Error codes in software are much the same. Often times, the program only knows about the final state that includes the error, but doesn’t know enough about how it got into that state to provide an accurate description of what happened to the user. The error codes are designed to describe that error state and the people can take that (and sometimes other diagnostic information, such as logs) and reverse engineer what happened. They then share the root causes online so the next time someone googles that error code, they can see a list of previous known causes and try those solutions first. But there’s never any guarantee that the solutions Google finds will work for any given instance of an error code because every instance is different.

The problem is that the thing doing the reporting doesn’t know exactly what caused the chain of events.

Let’s say you have a video game that allocates some memory to store each enemy’s hit points. When an enemy’s shot, it loads the hit points from the memory location belonging to a particular enemy, subtracts 1 HP of damage, and stores the new hit point number in the memory location. Except if the damage was lethal, it instead de-allocates the memory for that particular enemy’s hit points.

It’s a simple and common design for this type of thing.

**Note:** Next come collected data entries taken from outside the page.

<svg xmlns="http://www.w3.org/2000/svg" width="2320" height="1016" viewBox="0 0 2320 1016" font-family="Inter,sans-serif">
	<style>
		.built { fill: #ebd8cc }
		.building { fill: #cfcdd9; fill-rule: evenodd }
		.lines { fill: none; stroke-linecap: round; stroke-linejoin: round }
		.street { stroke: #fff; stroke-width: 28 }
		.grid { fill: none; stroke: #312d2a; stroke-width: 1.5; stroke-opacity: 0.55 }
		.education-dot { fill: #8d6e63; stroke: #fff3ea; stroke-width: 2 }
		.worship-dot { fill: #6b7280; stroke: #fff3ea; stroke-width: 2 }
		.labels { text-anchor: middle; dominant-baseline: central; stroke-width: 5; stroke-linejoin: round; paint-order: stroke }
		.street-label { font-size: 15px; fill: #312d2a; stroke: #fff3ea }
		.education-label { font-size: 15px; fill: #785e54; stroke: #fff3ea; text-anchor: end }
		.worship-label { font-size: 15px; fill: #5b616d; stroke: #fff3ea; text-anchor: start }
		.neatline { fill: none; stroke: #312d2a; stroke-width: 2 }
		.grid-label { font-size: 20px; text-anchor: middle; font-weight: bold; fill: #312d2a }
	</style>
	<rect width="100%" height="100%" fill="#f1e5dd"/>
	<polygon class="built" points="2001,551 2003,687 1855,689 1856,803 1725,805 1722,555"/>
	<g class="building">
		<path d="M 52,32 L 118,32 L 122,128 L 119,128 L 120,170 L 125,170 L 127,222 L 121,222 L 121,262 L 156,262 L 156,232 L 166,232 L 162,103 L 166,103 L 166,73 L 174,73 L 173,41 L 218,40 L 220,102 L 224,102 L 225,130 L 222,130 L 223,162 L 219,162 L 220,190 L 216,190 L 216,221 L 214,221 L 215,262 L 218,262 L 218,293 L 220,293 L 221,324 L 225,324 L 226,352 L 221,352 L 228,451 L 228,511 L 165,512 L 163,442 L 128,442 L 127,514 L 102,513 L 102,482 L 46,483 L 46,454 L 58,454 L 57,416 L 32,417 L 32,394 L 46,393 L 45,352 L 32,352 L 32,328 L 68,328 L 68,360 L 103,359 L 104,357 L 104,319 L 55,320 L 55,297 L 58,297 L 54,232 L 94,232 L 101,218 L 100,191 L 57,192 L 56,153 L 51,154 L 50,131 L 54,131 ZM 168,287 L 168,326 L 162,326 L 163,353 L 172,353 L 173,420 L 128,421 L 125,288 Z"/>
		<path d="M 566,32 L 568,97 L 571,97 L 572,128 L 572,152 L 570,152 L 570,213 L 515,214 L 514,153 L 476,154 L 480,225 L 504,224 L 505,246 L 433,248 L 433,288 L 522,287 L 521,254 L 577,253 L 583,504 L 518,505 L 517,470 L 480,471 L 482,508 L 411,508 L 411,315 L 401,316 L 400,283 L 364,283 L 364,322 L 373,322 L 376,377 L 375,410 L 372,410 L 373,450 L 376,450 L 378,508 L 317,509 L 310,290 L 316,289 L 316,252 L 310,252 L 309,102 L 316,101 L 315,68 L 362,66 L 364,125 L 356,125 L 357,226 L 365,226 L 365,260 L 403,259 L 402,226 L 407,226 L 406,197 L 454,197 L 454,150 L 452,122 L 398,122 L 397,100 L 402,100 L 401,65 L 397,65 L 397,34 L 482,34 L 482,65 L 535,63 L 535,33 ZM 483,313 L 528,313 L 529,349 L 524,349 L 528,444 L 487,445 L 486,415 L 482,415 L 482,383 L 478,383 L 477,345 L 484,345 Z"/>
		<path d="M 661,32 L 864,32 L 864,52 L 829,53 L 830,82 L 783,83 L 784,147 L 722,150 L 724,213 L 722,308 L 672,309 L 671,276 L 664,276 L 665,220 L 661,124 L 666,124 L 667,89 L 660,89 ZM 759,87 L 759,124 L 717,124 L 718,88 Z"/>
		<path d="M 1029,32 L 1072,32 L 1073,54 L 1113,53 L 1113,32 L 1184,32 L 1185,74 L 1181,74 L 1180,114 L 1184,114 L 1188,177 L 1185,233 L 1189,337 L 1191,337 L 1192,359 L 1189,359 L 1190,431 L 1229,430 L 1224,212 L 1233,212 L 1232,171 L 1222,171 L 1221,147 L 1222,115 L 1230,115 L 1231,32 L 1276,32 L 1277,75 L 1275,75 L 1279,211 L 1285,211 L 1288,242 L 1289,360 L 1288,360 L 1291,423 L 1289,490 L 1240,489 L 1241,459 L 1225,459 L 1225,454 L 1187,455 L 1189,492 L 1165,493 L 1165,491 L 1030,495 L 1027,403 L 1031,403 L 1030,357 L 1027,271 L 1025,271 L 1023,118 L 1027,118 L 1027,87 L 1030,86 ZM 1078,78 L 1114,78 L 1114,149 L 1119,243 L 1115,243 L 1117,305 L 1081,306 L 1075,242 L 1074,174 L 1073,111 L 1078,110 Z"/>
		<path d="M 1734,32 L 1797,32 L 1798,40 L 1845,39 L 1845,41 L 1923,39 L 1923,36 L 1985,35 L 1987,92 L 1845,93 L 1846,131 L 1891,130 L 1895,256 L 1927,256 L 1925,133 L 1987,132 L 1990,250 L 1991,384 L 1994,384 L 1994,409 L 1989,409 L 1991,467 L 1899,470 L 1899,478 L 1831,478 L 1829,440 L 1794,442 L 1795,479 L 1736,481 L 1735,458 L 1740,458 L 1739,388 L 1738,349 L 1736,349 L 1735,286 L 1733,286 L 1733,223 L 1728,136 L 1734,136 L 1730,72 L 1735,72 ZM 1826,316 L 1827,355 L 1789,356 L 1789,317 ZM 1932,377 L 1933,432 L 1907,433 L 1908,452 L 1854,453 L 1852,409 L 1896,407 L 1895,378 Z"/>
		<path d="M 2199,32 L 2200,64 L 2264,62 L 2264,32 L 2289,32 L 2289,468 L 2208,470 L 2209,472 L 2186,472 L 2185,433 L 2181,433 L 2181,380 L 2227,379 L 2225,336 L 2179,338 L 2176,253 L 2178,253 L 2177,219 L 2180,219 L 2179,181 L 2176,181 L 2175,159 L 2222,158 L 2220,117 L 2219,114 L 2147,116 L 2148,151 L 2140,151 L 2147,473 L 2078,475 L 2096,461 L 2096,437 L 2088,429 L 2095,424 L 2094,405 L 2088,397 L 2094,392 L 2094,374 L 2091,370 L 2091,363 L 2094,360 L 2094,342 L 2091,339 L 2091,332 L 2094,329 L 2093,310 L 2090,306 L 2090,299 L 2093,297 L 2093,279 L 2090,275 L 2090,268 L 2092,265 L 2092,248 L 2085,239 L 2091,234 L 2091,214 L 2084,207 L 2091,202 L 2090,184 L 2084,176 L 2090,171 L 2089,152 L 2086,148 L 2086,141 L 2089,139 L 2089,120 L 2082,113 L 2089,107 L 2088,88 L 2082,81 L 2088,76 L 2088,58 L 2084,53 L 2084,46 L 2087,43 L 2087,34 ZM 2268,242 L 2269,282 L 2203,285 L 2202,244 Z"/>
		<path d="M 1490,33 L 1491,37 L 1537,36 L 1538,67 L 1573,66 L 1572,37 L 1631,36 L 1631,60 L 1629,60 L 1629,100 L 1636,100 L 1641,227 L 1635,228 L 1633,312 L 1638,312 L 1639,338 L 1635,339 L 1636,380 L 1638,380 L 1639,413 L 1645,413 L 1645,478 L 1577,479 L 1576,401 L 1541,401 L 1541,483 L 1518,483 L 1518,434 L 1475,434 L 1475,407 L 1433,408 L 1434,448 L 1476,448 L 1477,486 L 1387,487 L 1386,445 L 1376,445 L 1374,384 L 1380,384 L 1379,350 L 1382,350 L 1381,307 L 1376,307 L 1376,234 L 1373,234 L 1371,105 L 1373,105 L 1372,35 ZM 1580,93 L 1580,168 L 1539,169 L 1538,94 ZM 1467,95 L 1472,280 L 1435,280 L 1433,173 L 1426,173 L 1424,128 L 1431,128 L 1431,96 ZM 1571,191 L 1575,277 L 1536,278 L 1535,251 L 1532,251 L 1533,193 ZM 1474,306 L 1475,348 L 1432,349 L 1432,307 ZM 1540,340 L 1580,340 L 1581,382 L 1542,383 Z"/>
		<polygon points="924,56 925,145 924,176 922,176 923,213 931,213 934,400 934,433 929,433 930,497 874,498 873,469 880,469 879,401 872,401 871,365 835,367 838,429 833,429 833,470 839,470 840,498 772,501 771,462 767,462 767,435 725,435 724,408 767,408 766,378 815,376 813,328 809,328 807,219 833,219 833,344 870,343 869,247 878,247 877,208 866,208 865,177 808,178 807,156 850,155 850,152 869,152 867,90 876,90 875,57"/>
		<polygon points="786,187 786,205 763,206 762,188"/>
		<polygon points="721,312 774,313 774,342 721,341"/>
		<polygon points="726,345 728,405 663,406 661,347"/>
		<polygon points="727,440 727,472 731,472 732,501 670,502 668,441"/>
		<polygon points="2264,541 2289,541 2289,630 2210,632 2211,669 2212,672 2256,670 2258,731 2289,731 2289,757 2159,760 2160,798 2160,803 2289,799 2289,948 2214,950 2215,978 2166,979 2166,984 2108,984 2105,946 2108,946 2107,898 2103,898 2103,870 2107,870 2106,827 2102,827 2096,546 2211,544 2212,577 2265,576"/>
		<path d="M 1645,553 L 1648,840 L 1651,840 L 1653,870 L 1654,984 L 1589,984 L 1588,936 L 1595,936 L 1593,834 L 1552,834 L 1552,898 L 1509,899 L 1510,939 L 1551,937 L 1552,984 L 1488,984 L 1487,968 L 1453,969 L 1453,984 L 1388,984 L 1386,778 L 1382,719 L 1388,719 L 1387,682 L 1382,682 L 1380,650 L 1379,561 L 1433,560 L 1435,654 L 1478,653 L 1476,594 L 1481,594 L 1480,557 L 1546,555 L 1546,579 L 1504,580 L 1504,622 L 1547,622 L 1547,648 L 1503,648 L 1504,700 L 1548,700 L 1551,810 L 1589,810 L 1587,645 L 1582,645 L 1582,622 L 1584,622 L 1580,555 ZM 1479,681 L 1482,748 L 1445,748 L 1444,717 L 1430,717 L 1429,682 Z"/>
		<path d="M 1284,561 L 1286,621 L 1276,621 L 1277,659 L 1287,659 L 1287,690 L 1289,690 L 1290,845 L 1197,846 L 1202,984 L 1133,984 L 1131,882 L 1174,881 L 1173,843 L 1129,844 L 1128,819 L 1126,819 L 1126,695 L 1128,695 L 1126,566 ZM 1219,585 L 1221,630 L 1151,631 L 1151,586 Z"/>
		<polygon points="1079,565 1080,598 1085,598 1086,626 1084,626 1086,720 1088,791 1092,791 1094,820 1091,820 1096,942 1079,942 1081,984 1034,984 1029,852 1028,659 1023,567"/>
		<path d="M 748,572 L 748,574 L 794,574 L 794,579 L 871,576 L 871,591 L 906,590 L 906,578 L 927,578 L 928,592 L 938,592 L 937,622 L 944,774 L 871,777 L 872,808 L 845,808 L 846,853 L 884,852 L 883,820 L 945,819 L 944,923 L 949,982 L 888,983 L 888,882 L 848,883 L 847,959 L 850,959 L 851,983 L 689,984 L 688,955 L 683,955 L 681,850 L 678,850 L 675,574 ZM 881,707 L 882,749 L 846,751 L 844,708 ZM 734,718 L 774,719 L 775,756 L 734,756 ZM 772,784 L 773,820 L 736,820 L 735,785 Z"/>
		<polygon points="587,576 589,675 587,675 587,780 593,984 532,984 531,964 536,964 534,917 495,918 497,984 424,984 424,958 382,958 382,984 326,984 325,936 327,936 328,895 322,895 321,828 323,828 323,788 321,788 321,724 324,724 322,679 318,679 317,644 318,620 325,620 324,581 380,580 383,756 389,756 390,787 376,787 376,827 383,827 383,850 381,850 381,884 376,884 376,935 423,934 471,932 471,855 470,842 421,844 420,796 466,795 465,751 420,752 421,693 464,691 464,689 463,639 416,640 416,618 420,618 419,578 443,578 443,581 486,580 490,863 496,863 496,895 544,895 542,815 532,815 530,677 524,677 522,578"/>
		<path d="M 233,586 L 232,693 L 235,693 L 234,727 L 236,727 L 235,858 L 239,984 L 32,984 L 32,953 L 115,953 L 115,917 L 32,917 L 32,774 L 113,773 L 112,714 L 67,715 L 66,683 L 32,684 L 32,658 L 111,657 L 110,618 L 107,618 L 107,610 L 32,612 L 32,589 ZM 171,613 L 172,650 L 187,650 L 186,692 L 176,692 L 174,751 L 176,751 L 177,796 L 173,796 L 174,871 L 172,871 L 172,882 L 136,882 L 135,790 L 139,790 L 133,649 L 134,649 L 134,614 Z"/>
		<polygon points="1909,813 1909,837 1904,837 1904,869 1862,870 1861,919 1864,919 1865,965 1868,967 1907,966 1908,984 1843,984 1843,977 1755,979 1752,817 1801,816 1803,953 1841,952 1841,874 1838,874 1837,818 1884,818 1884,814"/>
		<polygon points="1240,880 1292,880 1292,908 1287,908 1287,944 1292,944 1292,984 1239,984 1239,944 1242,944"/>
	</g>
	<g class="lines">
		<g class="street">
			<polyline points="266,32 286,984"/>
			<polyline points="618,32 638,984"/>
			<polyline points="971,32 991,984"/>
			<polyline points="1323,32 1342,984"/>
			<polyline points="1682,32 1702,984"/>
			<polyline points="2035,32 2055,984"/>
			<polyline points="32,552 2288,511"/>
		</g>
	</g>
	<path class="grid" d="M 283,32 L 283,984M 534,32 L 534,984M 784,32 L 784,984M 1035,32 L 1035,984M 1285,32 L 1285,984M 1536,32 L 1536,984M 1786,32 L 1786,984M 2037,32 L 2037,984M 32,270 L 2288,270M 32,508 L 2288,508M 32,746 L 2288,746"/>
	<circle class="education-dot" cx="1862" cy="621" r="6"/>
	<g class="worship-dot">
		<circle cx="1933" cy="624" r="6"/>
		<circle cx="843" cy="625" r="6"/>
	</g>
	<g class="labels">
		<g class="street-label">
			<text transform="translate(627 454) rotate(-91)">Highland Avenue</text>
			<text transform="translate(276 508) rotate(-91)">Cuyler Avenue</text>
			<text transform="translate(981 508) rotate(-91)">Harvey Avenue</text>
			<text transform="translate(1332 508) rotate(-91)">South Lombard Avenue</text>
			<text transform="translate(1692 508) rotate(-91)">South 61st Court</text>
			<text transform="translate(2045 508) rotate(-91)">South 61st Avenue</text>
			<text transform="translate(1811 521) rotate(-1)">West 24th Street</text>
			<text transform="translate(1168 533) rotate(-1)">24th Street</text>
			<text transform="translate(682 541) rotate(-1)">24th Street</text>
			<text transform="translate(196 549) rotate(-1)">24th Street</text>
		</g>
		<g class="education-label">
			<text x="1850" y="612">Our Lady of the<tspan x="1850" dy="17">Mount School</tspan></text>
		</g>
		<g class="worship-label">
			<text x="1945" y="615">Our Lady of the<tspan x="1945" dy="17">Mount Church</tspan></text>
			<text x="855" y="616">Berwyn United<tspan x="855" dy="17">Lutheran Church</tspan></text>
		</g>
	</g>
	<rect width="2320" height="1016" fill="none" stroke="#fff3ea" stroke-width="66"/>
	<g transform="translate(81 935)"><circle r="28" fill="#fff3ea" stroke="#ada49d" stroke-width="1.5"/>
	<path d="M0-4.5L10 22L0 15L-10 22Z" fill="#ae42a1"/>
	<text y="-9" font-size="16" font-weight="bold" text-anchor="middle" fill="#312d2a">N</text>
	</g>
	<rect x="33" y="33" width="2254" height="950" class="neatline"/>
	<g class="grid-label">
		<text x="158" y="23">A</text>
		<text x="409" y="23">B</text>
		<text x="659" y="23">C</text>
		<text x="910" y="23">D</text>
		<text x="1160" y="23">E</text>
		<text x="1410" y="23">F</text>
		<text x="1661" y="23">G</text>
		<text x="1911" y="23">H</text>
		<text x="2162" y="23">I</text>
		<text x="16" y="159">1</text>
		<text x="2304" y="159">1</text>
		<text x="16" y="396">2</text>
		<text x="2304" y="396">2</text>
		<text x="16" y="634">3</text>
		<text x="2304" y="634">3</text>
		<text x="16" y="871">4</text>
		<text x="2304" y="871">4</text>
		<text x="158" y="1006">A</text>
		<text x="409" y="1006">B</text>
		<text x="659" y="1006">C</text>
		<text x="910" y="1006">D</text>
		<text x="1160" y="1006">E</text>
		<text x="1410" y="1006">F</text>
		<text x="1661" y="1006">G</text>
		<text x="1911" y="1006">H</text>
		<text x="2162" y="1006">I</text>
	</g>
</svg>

Now whenever a program accesses memory, the OS checks for access to memory that’s been de-allocated (or was never properly allocated in the first place). All the OS “knows” is that an instruction attempted to access memory at address 93441720. So the error message “Process coolgame.exe invalid memory access at address 93441720” is literally all the OS knows about the error.

So what actually happened? Well in this particular level, there’s a helper character that fires shots at enemies in addition to the player. The helper character’s shot hit the enemy, killing it. Then the game processed the player’s shot, which also killed the enemy on the same frame, and attempted to decrease the enemy’s hit points by 1 — but the memory storing the enemy’s hit points was already de-allocated.

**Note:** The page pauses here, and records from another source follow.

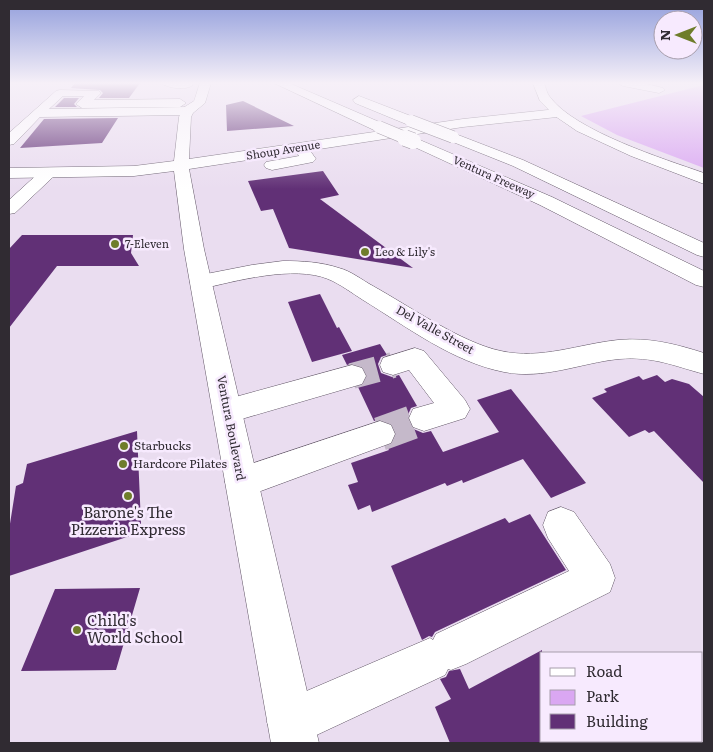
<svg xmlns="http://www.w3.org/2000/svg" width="713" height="752" font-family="Literata,serif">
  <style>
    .green { fill: #daa7f2 }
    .building { fill: #613076 }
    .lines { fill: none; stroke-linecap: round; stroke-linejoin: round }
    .minor-tunnel-far1 { stroke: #c5b9ca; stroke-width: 26; stroke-dasharray: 26 13; stroke-linecap: butt }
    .minor-tunnel { stroke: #c5b9ca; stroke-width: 34; stroke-dasharray: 34 17; stroke-linecap: butt }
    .minor-casing { stroke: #625767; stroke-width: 1 }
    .major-casing { stroke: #625767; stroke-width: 1 }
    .highway-casing { stroke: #625767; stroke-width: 1 }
    .minor { fill: #fff; fill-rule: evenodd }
    .major { fill: #fff; fill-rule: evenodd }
    .highway { fill: #fff; fill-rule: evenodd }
    .highway-bridge-far1-casing { stroke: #625767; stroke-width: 13; stroke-linecap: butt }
    .highway-bridge-casing { stroke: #625767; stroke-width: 17; stroke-linecap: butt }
    .highway-bridge-far1 { stroke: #fff; stroke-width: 12 }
    .highway-bridge { stroke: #fff; stroke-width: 16 }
    .poi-dot { fill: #6f7d2b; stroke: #f7eafe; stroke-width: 2 }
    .labels { text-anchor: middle; stroke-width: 5; stroke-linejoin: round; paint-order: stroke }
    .far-street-label { font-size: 11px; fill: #302b32; stroke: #f7eafe }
    .far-poi-label { font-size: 11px; fill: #302b32; stroke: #f7eafe; text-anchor: start }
    .street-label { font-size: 12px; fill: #302b32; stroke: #f7eafe }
    .poi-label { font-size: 12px; fill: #302b32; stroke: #f7eafe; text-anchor: start }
    .near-poi-label { font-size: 15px; fill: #302b32; stroke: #f7eafe }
  </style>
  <rect width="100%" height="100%" fill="#eaddf0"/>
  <path class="green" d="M 704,85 L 704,168 L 617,135 L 581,116 Z"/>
  <path class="building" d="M 75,83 L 140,83 L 129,98 L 99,98 L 103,93 L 100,90 L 71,88 Z
    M 64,98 L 79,98 L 74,104 L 77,107 L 55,107 Z
    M 243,101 L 294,126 L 227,131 L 226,105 Z
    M 118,118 L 102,143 L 20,148 L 44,119 Z
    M 323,171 L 339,195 L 320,199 L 413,268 L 289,248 L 273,209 L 261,211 L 248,181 Z
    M 22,235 L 133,235 L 131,253 L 139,266 L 57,266 L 9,328 L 9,249 Z
    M 320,294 L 337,328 L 339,327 L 352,351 L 312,362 L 288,302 Z
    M 380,344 L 387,355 L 381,357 L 378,364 L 381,373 L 392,377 L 399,375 L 417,406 L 411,408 L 407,417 L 411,428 L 423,433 L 431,431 L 443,452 L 499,432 L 477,400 L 511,389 L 586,483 L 551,498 L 523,459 L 463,483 L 462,480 L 447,486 L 445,483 L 372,512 L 370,505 L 358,510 L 348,485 L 358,482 L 351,463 L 389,450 L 387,447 L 393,444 L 397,433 L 392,423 L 381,419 L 374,421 L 358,387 L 364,385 L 368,375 L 363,366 L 353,363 L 347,365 L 342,355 Z
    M 657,375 L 665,382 L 672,379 L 689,384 L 704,397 L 704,483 L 654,431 L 649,433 L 645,430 L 629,437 L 592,398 L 607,392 L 604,389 L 639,376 L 643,380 Z
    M 137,431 L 141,524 L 136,525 L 136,534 L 9,576 L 9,530 L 16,486 L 23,483 L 27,464 Z
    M 530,514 L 566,570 L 435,632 L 432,637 L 429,636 L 422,640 L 391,566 L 505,518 L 509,523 Z
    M 140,588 L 116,670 L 21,671 L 55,589 Z
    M 542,650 L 542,743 L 450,743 L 435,707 L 451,699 L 440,679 L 446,677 L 449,671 L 460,669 L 469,689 Z"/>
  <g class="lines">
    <path class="minor-tunnel-far1" d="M 352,376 L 393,365"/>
    <path class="minor-tunnel" d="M 380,434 L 424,418"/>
    <g class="minor-casing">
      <path id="minor" d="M 161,83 L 191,83 L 193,85 C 186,91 167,88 161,83 Z
        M 533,83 L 544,83 C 546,88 547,94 550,97 C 575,131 664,159 704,173 L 704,184 L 631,156 L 577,131 L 555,116 L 540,101 Z
        M 618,83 L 643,83 L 663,88 L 665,90 L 659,93 L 623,86 Z
        M 60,90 L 99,91 L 101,93 L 94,100 L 180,99 L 186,103 L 180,107 L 82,108 L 76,104 L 84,96 L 63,96 L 49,109 L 187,107 L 193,111 L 187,115 L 40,117 L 14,144 L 9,145 L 9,133 L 56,91 Z
        M 301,144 L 306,145 L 316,159 L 313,162 L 272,170 L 266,168 L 264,165 L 266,162 L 299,156 L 294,148 L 296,145 Z
        M 48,168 L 54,170 L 56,173 L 54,176 L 15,213 L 9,214 L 9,200 L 42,170 Z
        M 283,261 C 302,261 321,262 339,268 C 351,271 362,280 373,286 C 409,306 462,343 501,351 C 541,360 579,344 618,340 C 648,337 676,344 704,353 L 704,374 C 674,366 653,356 619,359 C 580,363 544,380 504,372 C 453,362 407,327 363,300 C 352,293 340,284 328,279 C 294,265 235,281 201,289 L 193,287 L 190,282 L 193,277 L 201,275 L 252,265 Z
        M 415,348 L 424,351 L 465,400 L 470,409 L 465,418 L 424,431 L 413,427 L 409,418 L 413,409 L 434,403 L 409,370 L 393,375 L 383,372 L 380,365 L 383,358 Z
        M 352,365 L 362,368 L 366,376 L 362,384 L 228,423 L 218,420 L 213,411 L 218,402 L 228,399 Z
        M 380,421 L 391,425 L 395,434 L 391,443 L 242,498 L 230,493 L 225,482 L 230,471 Z
        M 561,507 L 574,512 L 610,564 L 615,578 L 610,592 L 466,664 L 451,670 L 448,669 L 445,675 L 308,739 C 295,744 287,744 274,739 L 267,722 L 274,705 L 430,638 L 433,640 L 436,634 L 569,571 L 548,538 L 543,525 L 548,512 Z"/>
    </g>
    <g class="major-casing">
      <path id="major" d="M 200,83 L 211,83 L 205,103 L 193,113 L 191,117 L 189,159 L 463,119 L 557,109 L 563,113 L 557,117 L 463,127 L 189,169 L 204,249 L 319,743 L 271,743 L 184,249 L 174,171 L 134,176 L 9,178 L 9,168 L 134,166 L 174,161 L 179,117 L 183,108 L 194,101 Z"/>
    </g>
    <g class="highway-casing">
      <path id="highway" d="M 274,83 L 289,83 L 384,124 L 386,127 L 379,131 L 374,130 Z
        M 359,96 L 416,118 L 418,121 L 411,125 L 406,124 L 355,103 L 353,100 Z
        M 453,133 L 523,160 L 704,243 L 704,257 L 697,255 L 513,166 L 448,140 L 446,137 Z
        M 413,137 L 552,197 L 704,271 L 704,287 L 696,285 L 540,205 L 408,144 L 406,141 L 408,138 Z"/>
    </g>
    <use href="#minor" class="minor"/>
    <use href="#major" class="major"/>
    <use href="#highway" class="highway"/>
    <g class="highway-bridge-far1-casing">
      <path id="highway-bridge-far1" d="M 411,121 L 453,137
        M 379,127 L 408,139"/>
    </g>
    <g class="highway-bridge-casing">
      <path id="highway-bridge" d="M 405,138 L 413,141"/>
    </g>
    <use href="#highway-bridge-far1" class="highway-bridge-far1"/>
    <use href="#highway-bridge" class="highway-bridge"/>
  </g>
  <linearGradient id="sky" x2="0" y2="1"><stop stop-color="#939fdc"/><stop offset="0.44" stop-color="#f6f0f8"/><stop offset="1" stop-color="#f6f0f8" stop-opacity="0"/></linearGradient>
  <rect width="713" height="189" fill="url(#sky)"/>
  <g class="poi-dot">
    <circle cx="115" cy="244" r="5"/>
    <circle cx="365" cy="252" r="5"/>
    <circle cx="124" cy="446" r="5"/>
    <circle cx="123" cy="464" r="5"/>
    <circle cx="128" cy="496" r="5"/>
    <circle cx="77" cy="630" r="5"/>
  </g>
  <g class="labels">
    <g class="far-street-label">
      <text transform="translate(283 150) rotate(-9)" y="4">Shoup Avenue</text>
      <text transform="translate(494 177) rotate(24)" y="4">Ventura Freeway</text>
    </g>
    <g class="far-poi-label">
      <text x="125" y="248">7-Eleven</text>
      <text x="375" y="256">Leo &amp; Lily's</text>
    </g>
    <g class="street-label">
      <text transform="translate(435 330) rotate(29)" y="4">Del Valle Street</text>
      <text transform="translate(231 428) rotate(79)" y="4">Ventura Boulevard</text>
    </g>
    <g class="poi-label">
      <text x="134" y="450">Starbucks</text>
      <text x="133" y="468">Hardcore Pilates</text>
    </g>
    <g class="near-poi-label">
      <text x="128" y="518">Barone's The<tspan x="128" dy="17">Pizzeria Express</tspan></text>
      <text x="87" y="626" text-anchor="start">Child's<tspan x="87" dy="17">World School</tspan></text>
    </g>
  </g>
  <rect width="713" height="752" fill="none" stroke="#302b32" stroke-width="20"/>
  <rect x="540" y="652" width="162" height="90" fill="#f7eafe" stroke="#a79eac"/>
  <rect x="550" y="668" width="25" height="8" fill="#ffffff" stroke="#a79eac"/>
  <text x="586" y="677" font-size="15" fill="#302b32">Road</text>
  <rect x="550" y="690" width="25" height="15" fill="#daa7f2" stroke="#a79eac"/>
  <text x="586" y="702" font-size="15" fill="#302b32">Park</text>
  <rect x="550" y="714" width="25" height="15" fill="#613076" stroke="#a79eac"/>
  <text x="586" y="727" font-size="15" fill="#302b32">Building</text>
  <g transform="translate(678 35) rotate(270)"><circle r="24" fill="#f7eafe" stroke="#a79eac"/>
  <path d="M0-4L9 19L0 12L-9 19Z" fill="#6f7d2b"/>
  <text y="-8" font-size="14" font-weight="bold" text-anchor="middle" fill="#302b32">N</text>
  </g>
</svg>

You should know that the OS’s “de-allocation detector” is very coarse-grained. Because of the way the CPU design works, it can only flag 4000-byte regions as “allocated” or “unallocated.” And there’s also some time delay involved; the OS has to run some bookkeeping to determine when regions become allocated / unallocated, so regions that become unallocated are only flagged when the OS bookkeeping code runs.

So an incredibly specific sequence of events has to occur to cause this crash:

– You have to be playing in a particular part of a particular level for the helper character to show up
– You and the helper character have to shoot at the same time
– Both shots have to hit the same enemy on the same frame
– The enemy has to have exactly one hit point remaining so the first shot is lethal
– No other enemy data is located in the same 4000-byte region as the dying enemy, making it possible for the OS to enable the “unallocated” flag for the whole 4000-byte region
– The OS’s unallocated-region bookkeeping code happens to run in between processing the first and second shot, causing it to actually flag the region as unallocated so the game crashes

Again, the OS, which is the thing that’s giving you the error message, has no idea about any of this. It doesn’t know that the memory is used to store enemy hit point data, or anything about the sequence of events that caused the program de-allocate that memory. Heck, the OS doesn’t even know your program is a game. All the OS knows is that the program attempted to access memory address 93441720, which was not properly allocated at the time of the access attempt.

Instead of having the OS terminate the program, the developer could write their own code to check for invalid memory access. But the developer can’t make much better error messages.

You see, in order to write the error message and the code to trigger it, the developer would have had to realize it’s possible for damage to be applied to an enemy whose hit point memory has been de-allocated.

But of course, if the developer had this knowledge, they wouldn’t write the detailed error message! Instead they’d simply fix the bug, and you’d never see the crash, because the developer fixed it before you got the game.